• Work to be completed: Reading the listing below, count the lines that contain the word "front" and give that count alone.

• Exercise data:

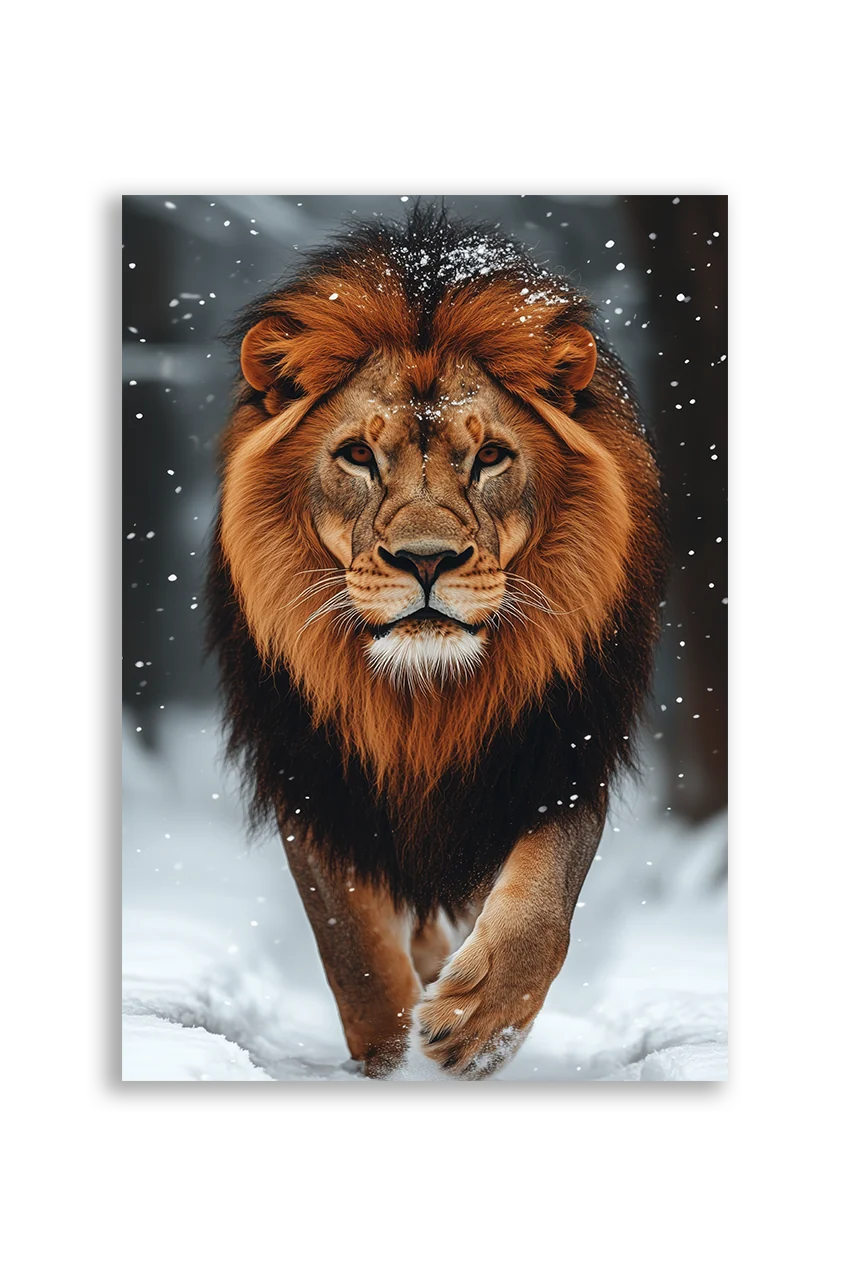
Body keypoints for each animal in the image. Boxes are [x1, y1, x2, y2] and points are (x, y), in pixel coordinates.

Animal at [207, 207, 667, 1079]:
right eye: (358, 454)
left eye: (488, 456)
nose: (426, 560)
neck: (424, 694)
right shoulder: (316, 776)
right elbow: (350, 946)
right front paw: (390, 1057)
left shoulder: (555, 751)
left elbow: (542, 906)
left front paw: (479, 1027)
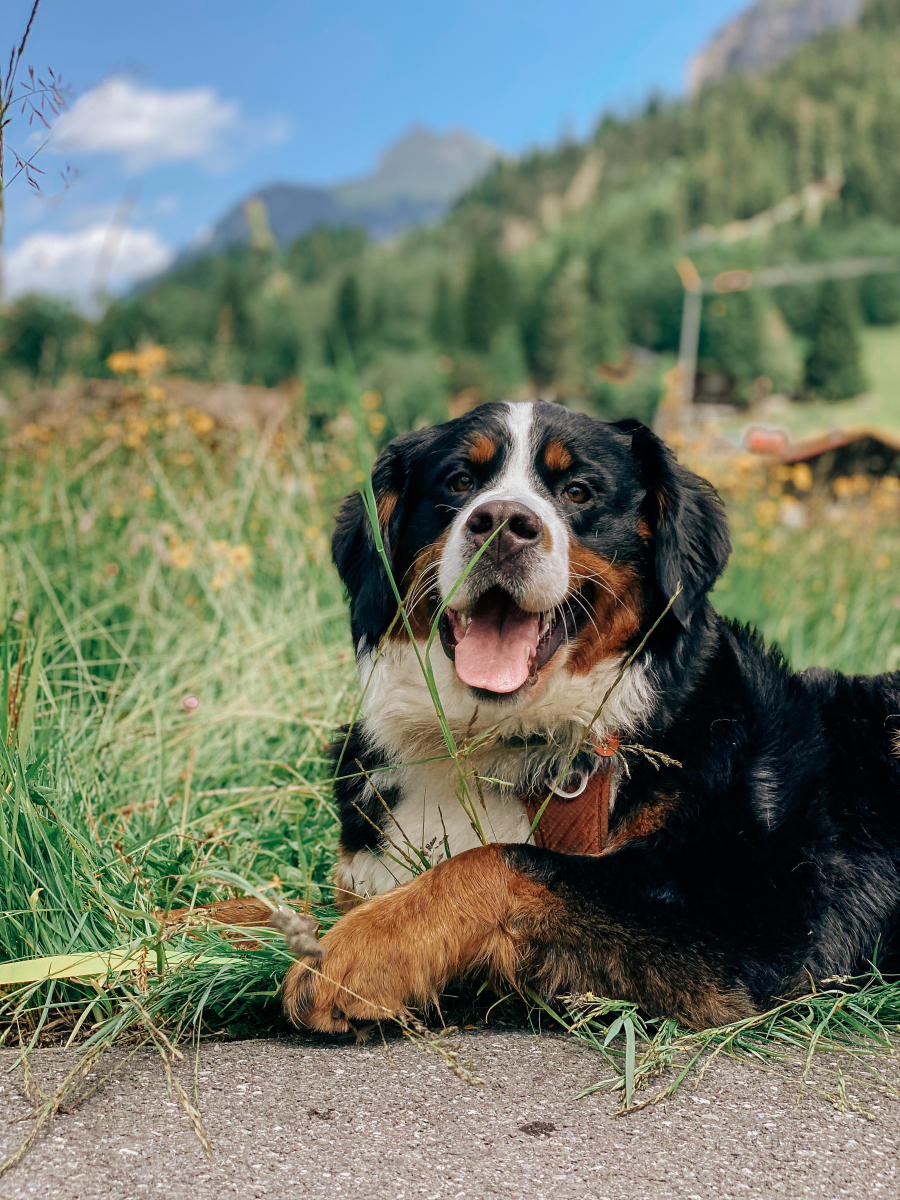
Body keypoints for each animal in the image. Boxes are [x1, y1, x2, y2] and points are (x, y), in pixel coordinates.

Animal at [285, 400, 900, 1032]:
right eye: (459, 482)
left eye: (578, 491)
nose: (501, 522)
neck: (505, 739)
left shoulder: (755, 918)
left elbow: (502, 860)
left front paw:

---

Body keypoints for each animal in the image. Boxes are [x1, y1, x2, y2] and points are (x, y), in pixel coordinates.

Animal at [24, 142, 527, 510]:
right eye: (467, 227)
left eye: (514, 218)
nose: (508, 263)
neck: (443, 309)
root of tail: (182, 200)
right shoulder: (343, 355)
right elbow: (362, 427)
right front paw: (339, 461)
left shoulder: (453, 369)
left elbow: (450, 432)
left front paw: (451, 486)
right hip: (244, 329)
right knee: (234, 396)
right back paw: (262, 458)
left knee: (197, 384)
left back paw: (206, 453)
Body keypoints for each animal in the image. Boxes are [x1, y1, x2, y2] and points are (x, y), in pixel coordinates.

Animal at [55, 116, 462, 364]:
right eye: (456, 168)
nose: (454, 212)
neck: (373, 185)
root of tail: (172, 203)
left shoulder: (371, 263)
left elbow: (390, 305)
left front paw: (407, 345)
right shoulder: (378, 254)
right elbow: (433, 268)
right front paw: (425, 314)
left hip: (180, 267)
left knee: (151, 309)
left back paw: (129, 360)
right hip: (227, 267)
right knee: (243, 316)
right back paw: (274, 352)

• Written answer: 7